I have a "master" df, called df_master, that holds a large amount of information.
The data in column 'c' of df_master contains pricing data that must sometimes be updated with data found in column 'c' of a second, smaller df. I call this smaller df 'df_updates'.
df_updates contains pricing updates for only a small portion of the rows in df_master, meaning that only a few updates to column 'c' of df_master need to be made.
The column names in df_updates are identical to the column names in df_master.
I wish to update the pricing data in col 'c' of df_master with the information in col 'c' of df_updates.

The solution I found is in the answer below. Hopefully this helps someone facing this same problem.

CodePudding user response：

Please find below the code for my solution to this issue. I've inserted explanatory comments in the code.

import pandas as pd
import numpy as np

# Create the df_master, which will be updated by the df_updates dataframe.
df_master = pd.DataFrame(np.array([[1, 11, 111], [2, 22, 222], [3, 33, 333], [4, 44, 444]]),
                   columns=['a', 'b', 'c'])

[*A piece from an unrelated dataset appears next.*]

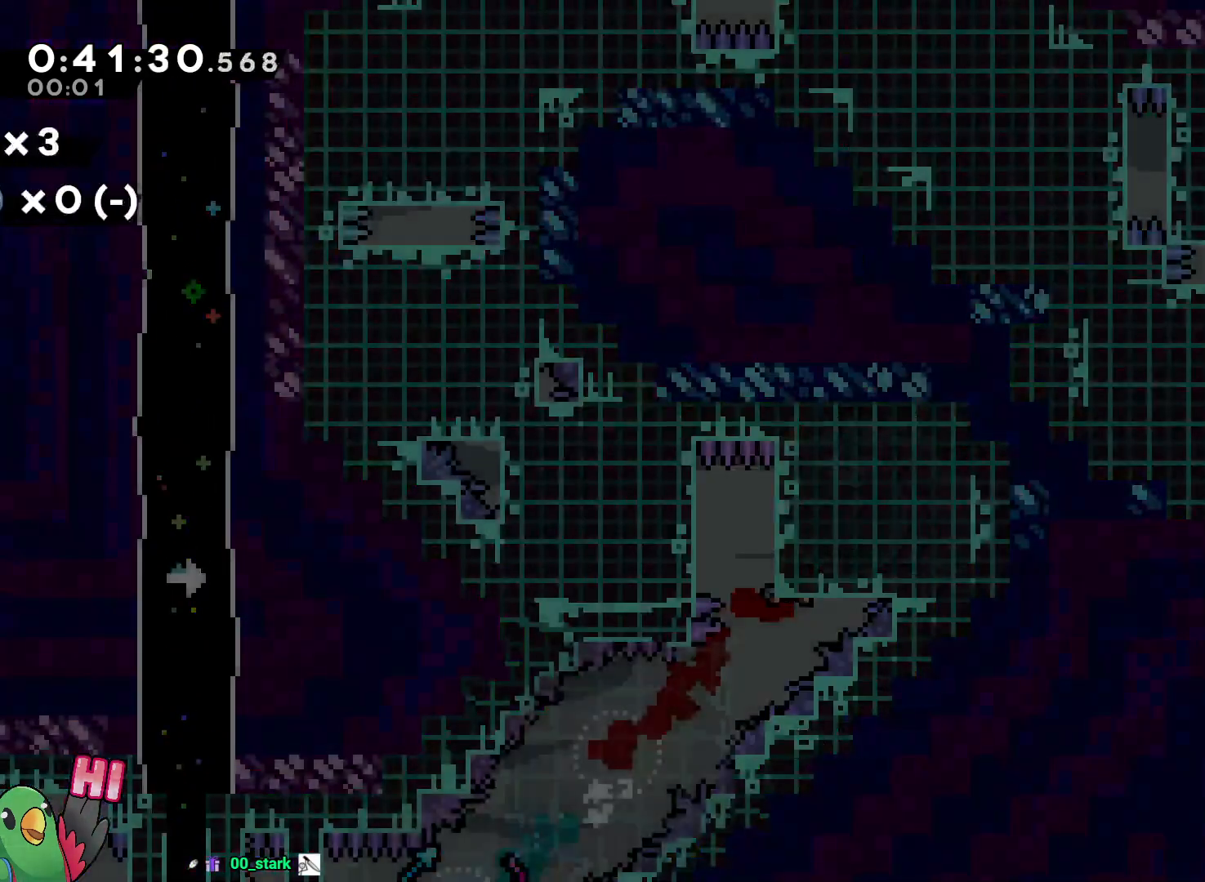
{"dt_ms": 500, "buttons": [], "left_stick": "left", "right_stick": "center", "events": [[17, "START", "down"], [67, "left_stick", "right"], [117, "START", "up"], [267, "left_stick", "left"], [300, "START", "down"], [467, "START", "up"]]}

# Create df_updates, which contains updates that need to be made to df_master.
df_updates = pd.DataFrame(np.array([[1, 11, 500], [2, 22, 600]]),
                   columns=['a', 'b', 'c'])

# View dfs prior to pd.merge function.
print('df_master')
display(df_master)
print('')
print('df_updates')
display(df_updates)

# Merge df_master and df_updates using all columns other than the column that is to be updated.
df_master_updated = pd.merge(df_master, df_updates, left_on=['a', 'b'], right_on=['a', 'b'], how='left', indicator=False)

# Display df_master_updated to show the unwanted columns 'c_x' and 'c_y' that need to be merged 
# into new col and then deleted.  
print('')
print('df_master_updated')
display(df_master_updated)

# Calculate a new column 'c' by using the values from df_updates, unless df_updates
# has NaN value, in which case we use .fillna() to pull value from column 'c' of df_master.
df_master_updated['c'] = df_master_updated['c_y'].fillna(df_master_updated['c_x'])

# Drop cols 'c_x' and 'c_y'
df_master_updated = df_master_updated.drop(['c_x', 'c_y'], axis=1)

# Display the final updated df_master_updated, where all col 'c' values have been udpated.
print('')
print('df_master_updated')
display(df_master_updated)

CodePudding user response：

It is unclear from your question how you find the rows that needs to be updated, but if df_master and df_updates matches on the index, it is as simple as using .loc and an assignment:

# Build the datasets with dummy data
df_master = pd.DataFrame({'c': range(20)})
# Prices are changed for every other row from row 1 up to (but not including) row 15
df_updates = df_master[1:15:2] * 20

# update values that matches on the index of df_updates

df_master.loc[df_updates.index, 'c'] = df_updates['c']